Sorry Jonathan, I don’t know how I lumped you in with the ONE CRAZY SUMMER camp either.
I probably came off a little miffed, I’m not. I just feel bad for the books that are really good but have to be read in a hurried fashion and feel a little anger toward the books that garner a lot of buzz early on and get read carefully, multiple times, by many. I realize this can work against a book too!
For example using you Jonathan (sorry) . . . What if the tables were turned . . . and TURTLE IN PARADISE was read earlier, all by itself, and KEEPER was balanced with 3-4 others? Isn’t it possible that you could’ve missed out on some of KEEPER’s “distinguishedness” due to being overloaded by other titles you were reading?
Jonathan is How I Nicky Flynn, Finally Get A Life (And A Dog) by Art Corrieau on your shortlist? It came out in May, I haven’t seen it on many Mock list but thought it was very good. Its one of my wild card picks.
The Boneshaker really worked for me. Though I intially put it down after the first few chapters. After reading two reviews I picked it up again. ( I did the same thing with Out of my Mind) The second time in I embraced the rhythm of Boneshaker and loved it. I agree it’s a story that needs single focus.
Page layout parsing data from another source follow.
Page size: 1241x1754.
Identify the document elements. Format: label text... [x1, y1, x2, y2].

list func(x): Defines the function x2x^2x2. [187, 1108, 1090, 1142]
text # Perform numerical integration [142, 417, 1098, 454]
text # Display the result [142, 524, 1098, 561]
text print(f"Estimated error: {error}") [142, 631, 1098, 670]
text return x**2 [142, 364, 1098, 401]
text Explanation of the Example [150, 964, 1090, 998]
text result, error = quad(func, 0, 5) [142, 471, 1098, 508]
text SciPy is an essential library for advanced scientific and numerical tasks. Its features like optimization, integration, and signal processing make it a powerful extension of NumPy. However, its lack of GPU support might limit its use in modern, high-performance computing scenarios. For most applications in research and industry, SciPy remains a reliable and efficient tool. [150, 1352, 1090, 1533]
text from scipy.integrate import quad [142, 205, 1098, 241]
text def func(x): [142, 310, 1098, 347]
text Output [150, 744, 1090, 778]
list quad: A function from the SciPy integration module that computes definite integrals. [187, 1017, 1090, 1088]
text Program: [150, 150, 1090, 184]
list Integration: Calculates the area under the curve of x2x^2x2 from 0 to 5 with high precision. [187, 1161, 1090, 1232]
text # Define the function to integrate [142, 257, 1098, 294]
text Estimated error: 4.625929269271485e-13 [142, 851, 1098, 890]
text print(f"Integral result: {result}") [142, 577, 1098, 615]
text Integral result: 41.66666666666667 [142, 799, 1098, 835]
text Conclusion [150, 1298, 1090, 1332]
Mr. H, I do not *always* read books simultaneously, and often the ones I do read this way are midlist titles that are not getting any buzz anywhere, books the average or even avid reader would not be familiar with. In this case, I am reading quickly with the pressure of wanting to give lots of books a fair look for the shortlist. Would it be better if I spent this week reading FREDERICK DOUGLASS and A NEST FOR CELESTE, announce the shortlist next week sometime, and then continue with TURTLE, BONESHAKER, OWEN, and CLEMENTINE (so that, in effect, none of those latter books had a chance)? I don’t think so. But, also, don’t confuse my reading process with the committee’s. They (or at least significant a significant number of them) probably read each of these books months ago.
Doret, I haven’t seen NICKY FLYNN yet. I’ll have to put a hold on it and check it out. Thanks for the tip. I’m 100 pages into BONESHAKER and 90 pages into TURTLE. I’ll focus on these two first and then probably alternate between FORGE and OWEN JESTER next week.
I recommend that you keep reading CLEMENTINE – the writing and character delineation are far better than Junie B. Jones, and the last part of the book is fairly different from the other Clementine books, with more emotional depth (but not in a manipulative way — it isn’t just that Clementine is grieving about something, it’s how she does so that rings true).
Two books I think deserve to be tossed into the mix:
Zora and Me by Victoria Bond and T.R. Simon (pub Oct 12)
Grounded by Kate Klise (pub Nov 9)
Both come out late, so they could suffer from the “late in the season” deficit disorder 🙂 But don’t let them get away. They are fine reads.
Just finished TURTLE IN PARADISE and CLEMENTINE. I liked both, just not in a Newbery sort of way. Will have to check out GROUNDED and ZORA AND ME. Thanks for the tip, Kate.